* [Written task 1]
Duplicate the lines from the listing, beginning at the line that has "and optimize digital" and stopping after the line that has "Disposable Col". Leave the pictures out.

* [Document excerpt]
To: Goose94 who wrote (66770)8/30/2019 7:49:25 PM
From: Goose94Read Replies (1) | Respond to of 202373
 
Crude Oil: Eric Nuttall The energy market is broken. Crude oil has appreciated by 24 per cent year-to-date and yet many mid-cap energy stocks are down 20 to 40 per cent, demonstrating that there’s a complete buyer strike. Many companies are generating the largest amount of free cash flow in their corporate histories, yet their stocks are making all-time lows. How did we get to this point? Sector performance has been too poor for too long, exhausting investors’ patience; U.S. oil shale supply growth has perverted the market into believing that there are decades of “low-cost” supply available and the Twitter-fueled U.S.-China trade war is dampening sentiment concerning the outlook for global growth.

What needs to happen for sentiment to change and for energy stocks to rerate? U.S. supply growth rates must fall below demand growth rates (happening in real-time), sentiment about the global economy needs to improve (oil demand growth rates have recently inflected in July back to a 1.3 million barrels a day year-over-year) and Canadian exploration and production companies (E&Ps) must collectively use their 10 to 40 per cent free cash flow yields and become the buyers of their own stock, demonstrating the robustness of their existing business models and also hopefully shaking investors from their apathetic comas.

* [Records to process]
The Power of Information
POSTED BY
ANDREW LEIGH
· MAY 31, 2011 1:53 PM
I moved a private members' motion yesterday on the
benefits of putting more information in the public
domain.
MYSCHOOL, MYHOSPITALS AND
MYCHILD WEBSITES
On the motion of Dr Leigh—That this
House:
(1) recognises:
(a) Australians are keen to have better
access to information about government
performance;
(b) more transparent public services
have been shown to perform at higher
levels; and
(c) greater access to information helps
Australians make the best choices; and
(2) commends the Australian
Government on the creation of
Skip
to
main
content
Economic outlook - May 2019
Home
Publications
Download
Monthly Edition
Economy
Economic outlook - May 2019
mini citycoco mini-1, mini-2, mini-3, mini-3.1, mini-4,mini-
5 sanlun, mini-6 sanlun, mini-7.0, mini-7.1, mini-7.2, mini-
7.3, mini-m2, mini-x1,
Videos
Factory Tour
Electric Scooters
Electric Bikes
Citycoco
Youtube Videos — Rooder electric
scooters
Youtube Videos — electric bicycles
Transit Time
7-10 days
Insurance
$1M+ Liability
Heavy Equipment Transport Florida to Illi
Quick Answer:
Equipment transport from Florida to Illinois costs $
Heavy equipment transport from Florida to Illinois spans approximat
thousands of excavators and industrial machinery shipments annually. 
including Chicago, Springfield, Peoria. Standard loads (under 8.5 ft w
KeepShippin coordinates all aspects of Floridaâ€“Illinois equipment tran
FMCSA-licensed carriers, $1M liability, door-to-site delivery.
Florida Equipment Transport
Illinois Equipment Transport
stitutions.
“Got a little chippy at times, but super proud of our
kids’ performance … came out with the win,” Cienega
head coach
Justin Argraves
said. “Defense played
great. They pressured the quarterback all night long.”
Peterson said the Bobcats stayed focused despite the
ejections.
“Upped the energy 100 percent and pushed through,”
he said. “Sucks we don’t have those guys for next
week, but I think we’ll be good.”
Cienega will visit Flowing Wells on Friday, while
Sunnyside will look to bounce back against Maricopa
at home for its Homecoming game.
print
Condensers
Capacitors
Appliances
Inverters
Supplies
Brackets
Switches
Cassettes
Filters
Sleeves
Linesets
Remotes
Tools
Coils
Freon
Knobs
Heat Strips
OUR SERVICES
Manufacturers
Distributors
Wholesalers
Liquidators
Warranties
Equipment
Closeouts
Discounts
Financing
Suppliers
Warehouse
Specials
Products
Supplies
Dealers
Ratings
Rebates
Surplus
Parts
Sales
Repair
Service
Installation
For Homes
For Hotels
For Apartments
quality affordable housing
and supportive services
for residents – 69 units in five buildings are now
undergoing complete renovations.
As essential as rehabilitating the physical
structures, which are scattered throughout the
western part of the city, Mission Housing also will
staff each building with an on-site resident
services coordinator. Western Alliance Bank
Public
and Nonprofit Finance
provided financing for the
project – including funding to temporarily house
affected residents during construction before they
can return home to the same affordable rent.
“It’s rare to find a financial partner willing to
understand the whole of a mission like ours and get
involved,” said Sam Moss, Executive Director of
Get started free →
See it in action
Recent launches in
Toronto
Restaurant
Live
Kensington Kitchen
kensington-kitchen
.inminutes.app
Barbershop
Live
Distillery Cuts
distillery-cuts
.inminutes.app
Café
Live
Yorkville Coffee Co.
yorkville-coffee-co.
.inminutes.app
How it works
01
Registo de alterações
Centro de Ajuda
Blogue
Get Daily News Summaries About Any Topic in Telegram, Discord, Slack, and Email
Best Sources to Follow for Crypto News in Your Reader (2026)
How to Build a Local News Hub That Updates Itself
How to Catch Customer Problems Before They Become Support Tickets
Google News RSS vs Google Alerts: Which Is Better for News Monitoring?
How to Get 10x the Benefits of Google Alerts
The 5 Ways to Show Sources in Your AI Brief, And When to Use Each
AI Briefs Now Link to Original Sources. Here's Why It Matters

--

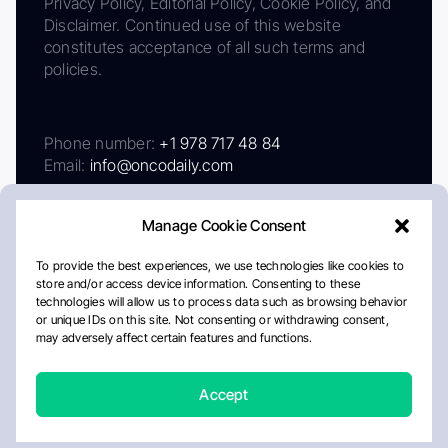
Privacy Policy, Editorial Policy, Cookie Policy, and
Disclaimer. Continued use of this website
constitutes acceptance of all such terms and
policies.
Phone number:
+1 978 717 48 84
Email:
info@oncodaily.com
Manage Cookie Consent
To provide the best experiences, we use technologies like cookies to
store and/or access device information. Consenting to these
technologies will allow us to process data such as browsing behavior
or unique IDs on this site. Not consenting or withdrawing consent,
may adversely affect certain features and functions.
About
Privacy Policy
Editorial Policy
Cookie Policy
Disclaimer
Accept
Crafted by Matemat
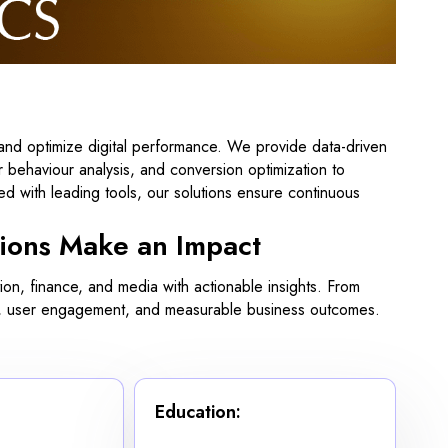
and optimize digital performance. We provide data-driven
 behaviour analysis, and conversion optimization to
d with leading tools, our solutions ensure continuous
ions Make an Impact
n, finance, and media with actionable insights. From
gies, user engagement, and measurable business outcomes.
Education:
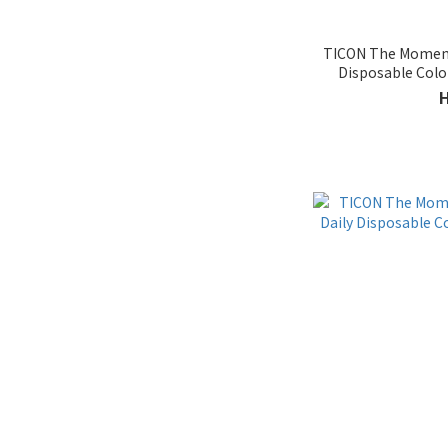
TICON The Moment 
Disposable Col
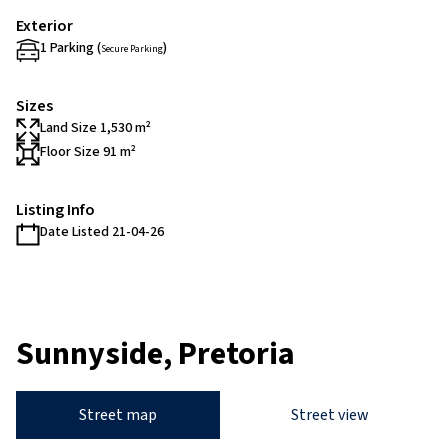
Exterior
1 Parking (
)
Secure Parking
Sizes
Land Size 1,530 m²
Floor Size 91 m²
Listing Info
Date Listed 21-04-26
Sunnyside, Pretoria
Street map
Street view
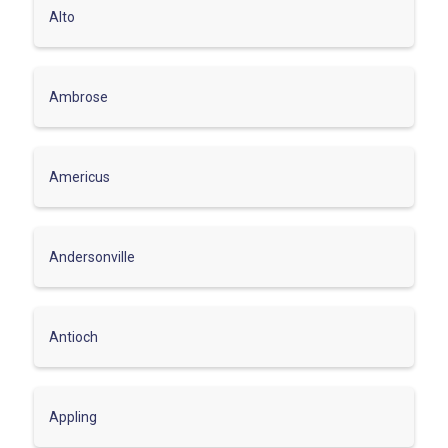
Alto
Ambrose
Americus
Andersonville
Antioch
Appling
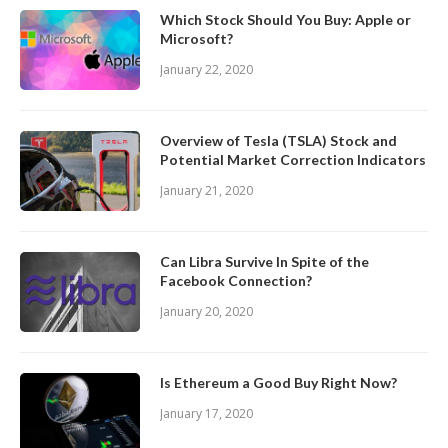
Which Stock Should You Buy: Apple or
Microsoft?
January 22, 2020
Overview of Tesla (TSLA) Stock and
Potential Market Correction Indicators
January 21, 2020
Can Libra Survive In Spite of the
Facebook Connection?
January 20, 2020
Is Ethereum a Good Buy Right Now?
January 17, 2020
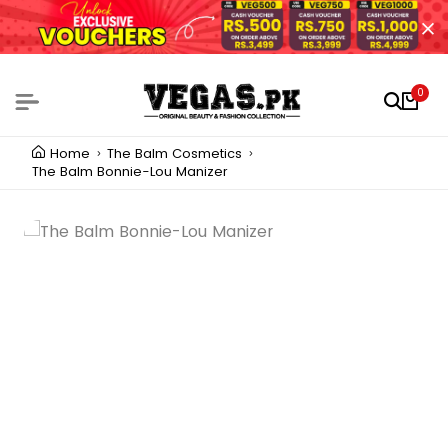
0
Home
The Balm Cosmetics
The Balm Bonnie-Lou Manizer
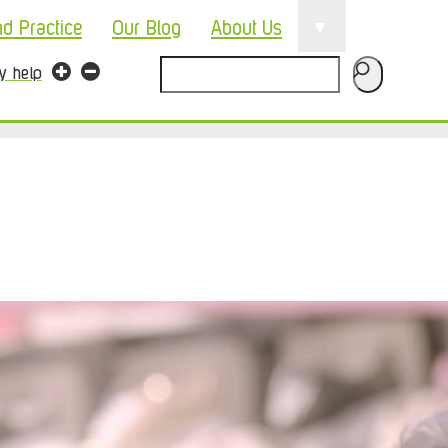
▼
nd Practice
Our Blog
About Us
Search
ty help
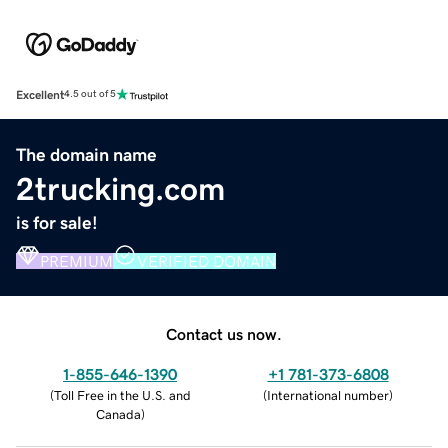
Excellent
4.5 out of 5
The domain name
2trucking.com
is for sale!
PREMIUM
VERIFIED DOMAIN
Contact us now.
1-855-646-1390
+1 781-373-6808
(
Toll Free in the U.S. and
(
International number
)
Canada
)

* [Written task 2]
According to the energy market excerpt, by what percentage has crude oil appreciated year-to-date?

* [Problem solution 1]
and optimize digital performance. We provide data-driven
 behaviour analysis, and conversion optimization to
d with leading tools, our solutions ensure continuous
ions Make an Impact
n, finance, and media with actionable insights. From
gies, user engagement, and measurable business outcomes.
Education:
TICON The Moment 
Disposable Col

* [Problem solution 2]
24 percent